→ **TASK TO COMPLETE**
Copy each entry below verbatim. Skip the pictures.

→ **DATA FOR THIS TASK**
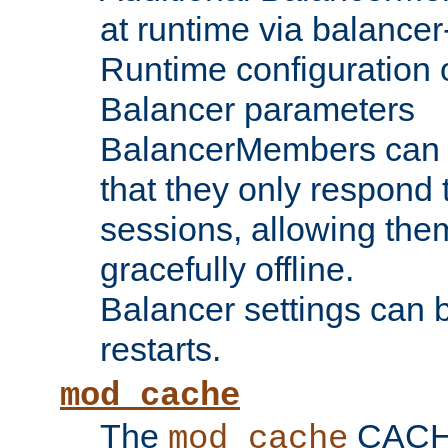
at runtime via balance
Runtime configuration o
Balancer parameters
BalancerMembers can be
that they only respond t
sessions, allowing the
gracefully offline.
Balancer settings can b
restarts.
mod_cache
The
CACHE 
mod_cache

→ **WRITTEN RESPONSE**
at runtime via balance
Runtime configuration o
Balancer parameters
BalancerMembers can be
that they only respond t
sessions, allowing the
gracefully offline.
Balancer settings can b
restarts.
mod_cache
The
CACHE 
mod_cache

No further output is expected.